_练习任务_
[a] 把提取文本中从“service_perfdata_command=process-service-perfdata”开始、到“Compulsive Service Processor)”为止(包括这部分)的内容原样抄下来。
[b] 用两句话概括提取文本。

第11章:性能数据与可视化
第11章:性能数据与可视化
性能数据(Performance Data)是监控系统的重要输出,用于趋势分析和容量规划。本章详解性能数据格式、PNP4Nagios 图表工具、Grafana 集成和数据导出方案。
一、性能数据基础
1.1 性能数据格式
# 标准格式:
# label=value[UOM];[warn];[crit];[min];[max]
# 完整示例:
check_http 输出:
HTTP OK - Response time = 0.15s | time=0.15s;1;5;0; size=15234B;;;0; pages=25;;;0;
# 各字段说明:
# time = 标签名
# 0.15s = 当前值 + 单位
# 1 = 警告阈值
# 5 = 严重阈值
# 0 = 最小值
# (空) = 最大值
1.2 常用单位(UOM)
| 单位 | 含义 | 示例 |
|---|---|---|
| (无) | 无单位数值 | users=5;10;20 |
% | 百分比 | cpu=75%;80;95 |
s | 秒 | time=0.15s;1;5 |
ms | 毫秒 | rta=10.50ms;100;200 |
B | 字节 | size=1024B;;;0; |
KB | 千字节 | mem=512KB;;;0; |
MB | 兆字节 | mem=1024MB;;;0; |
GB | 吉字节 | disk=50GB;;;0; |
TB | 太字节 | disk=2TB;;;0; |
c | 计数器 | errors=5c;;;0; |
1.3 多性能数据项
# 用空格分隔多个性能数据项
check_disk 输出:
DISK OK - free space: / 1024 MB (80%), /var 512 MB (60%) | /=1024MB;800;400;0;1280 /var=512MB;400;200;0;800
# 解析:
# / 分区: 1024MB, 警告=800MB, 严重=400MB, 最小=0, 最大=1280MB
# /var 分区: 512MB, 警告=400MB, 严重=200MB, 最小=0, 最大=800MB
1.4 性能数据配置
# nagios.cfg 性能数据配置
# 方式一:使用命令处理(推荐)
service_perfdata_command=process-service-perfdata
host_perfdata_command=process-host-perfdata
# 方式二:写入文件
service_perfdata_file=/var/log/nagios/service-perfdata
service_perfdata_file_template=DATATYPE::SERVICEPERFDATA\tTIMET::$TIMET$\tHOSTNAME::$HOSTNAME$\tSERVICEDESC::$SERVICEDESC$\tSERVICEPERFDATA::$SERVICEPERFDATA$\tSERVICECHECKCOMMAND::$SERVICECHECKCOMMAND$\tHOSTSTATE::$HOSTSTATE$\tHOSTSTATETYPE::$HOSTSTATETYPE$\tSERVICESTATE::$SERVICESTATE$\tSERVICESTATETYPE::$SERVICESTATETYPE$
service_perfdata_file_mode=a
service_perfdata_file_processing_interval=15
service_perfdata_file_processing_command=process-service-perfdata-file
# 方式三:使用 OCSP(Obsessive Compulsive Service Processor)

_所给记录_
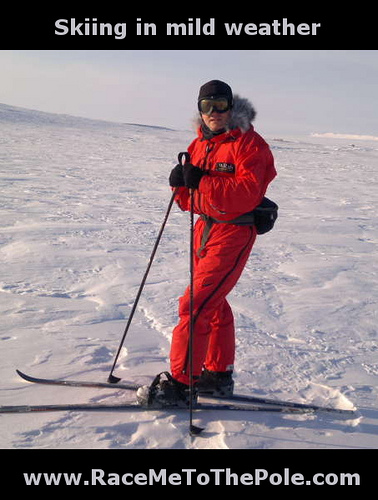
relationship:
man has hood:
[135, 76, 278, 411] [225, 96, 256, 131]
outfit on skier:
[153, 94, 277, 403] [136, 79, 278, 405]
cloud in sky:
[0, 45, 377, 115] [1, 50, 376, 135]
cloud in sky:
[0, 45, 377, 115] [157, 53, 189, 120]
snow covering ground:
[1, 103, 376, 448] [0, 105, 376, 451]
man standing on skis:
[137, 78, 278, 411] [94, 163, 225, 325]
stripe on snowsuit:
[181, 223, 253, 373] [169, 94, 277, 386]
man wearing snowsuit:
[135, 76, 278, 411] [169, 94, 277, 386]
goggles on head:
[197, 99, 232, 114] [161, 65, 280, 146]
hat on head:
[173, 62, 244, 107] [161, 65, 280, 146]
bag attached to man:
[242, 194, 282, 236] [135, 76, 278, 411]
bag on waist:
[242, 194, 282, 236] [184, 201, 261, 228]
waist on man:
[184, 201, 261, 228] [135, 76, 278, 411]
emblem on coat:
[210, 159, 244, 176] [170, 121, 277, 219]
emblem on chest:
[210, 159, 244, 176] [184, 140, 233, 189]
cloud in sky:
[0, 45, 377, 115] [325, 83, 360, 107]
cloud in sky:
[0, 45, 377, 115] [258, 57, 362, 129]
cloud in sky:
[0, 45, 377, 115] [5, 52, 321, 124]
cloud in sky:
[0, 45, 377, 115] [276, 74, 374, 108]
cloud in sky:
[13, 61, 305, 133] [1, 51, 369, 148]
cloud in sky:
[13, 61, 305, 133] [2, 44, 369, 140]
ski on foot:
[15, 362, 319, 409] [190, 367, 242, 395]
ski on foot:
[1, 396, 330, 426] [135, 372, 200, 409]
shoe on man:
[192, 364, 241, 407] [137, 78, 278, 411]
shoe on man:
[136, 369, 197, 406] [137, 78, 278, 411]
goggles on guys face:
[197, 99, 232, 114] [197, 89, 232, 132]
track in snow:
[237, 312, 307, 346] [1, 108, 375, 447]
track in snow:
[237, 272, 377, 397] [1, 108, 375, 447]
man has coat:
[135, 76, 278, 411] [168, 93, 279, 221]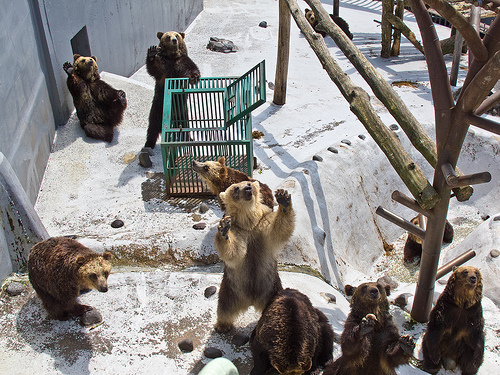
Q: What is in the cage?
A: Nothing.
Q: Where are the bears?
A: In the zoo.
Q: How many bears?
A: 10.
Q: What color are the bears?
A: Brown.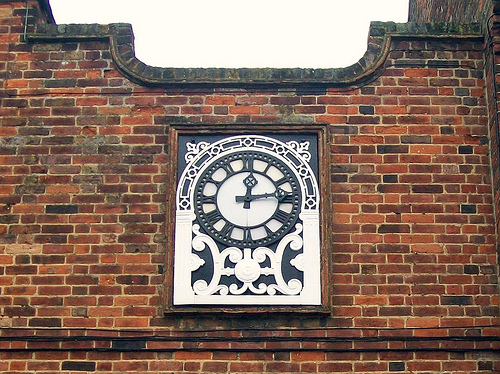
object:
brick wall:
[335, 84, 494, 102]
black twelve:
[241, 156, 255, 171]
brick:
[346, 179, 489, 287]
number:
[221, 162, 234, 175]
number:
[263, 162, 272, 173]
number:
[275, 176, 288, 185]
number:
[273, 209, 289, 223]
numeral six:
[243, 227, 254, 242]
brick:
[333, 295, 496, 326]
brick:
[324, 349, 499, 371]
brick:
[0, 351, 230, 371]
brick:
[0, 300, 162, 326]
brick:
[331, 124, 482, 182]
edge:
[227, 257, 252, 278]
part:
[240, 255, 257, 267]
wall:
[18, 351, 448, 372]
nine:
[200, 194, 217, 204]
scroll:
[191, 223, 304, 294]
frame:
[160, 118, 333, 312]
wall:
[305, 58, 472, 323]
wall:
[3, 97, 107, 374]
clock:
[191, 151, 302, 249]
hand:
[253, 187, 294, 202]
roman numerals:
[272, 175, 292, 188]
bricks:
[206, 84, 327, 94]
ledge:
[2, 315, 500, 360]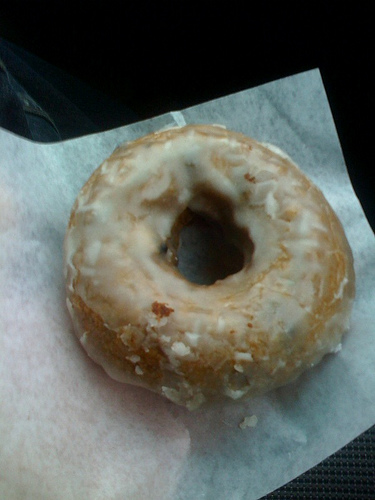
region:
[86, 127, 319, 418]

_逐题答案_
[a]
service_perfdata_command=process-service-perfdata
host_perfdata_command=process-host-perfdata
# 方式二:写入文件
service_perfdata_file=/var/log/nagios/service-perfdata
service_perfdata_file_template=DATATYPE::SERVICEPERFDATA\tTIMET::$TIMET$\tHOSTNAME::$HOSTNAME$\tSERVICEDESC::$SERVICEDESC$\tSERVICEPERFDATA::$SERVICEPERFDATA$\tSERVICECHECKCOMMAND::$SERVICECHECKCOMMAND$\tHOSTSTATE::$HOSTSTATE$\tHOSTSTATETYPE::$HOSTSTATETYPE$\tSERVICESTATE::$SERVICESTATE$\tSERVICESTATETYPE::$SERVICESTATETYPE$
service_perfdata_file_mode=a
service_perfdata_file_processing_interval=15
service_perfdata_file_processing_command=process-service-perfdata-file
# 方式三:使用 OCSP(Obsessive Compulsive Service Processor)

[b] 性能数据是监控系统用于趋势分析和容量规划的重要输出,标准格式为 label=value[UOM];[warn];[crit];[min];[max],多个数据项之间用空格分隔,可使用百分比、秒、字节、计数器等单位。在 nagios.cfg 中,性能数据可以通过命令处理(推荐)或写入文件等方式配置。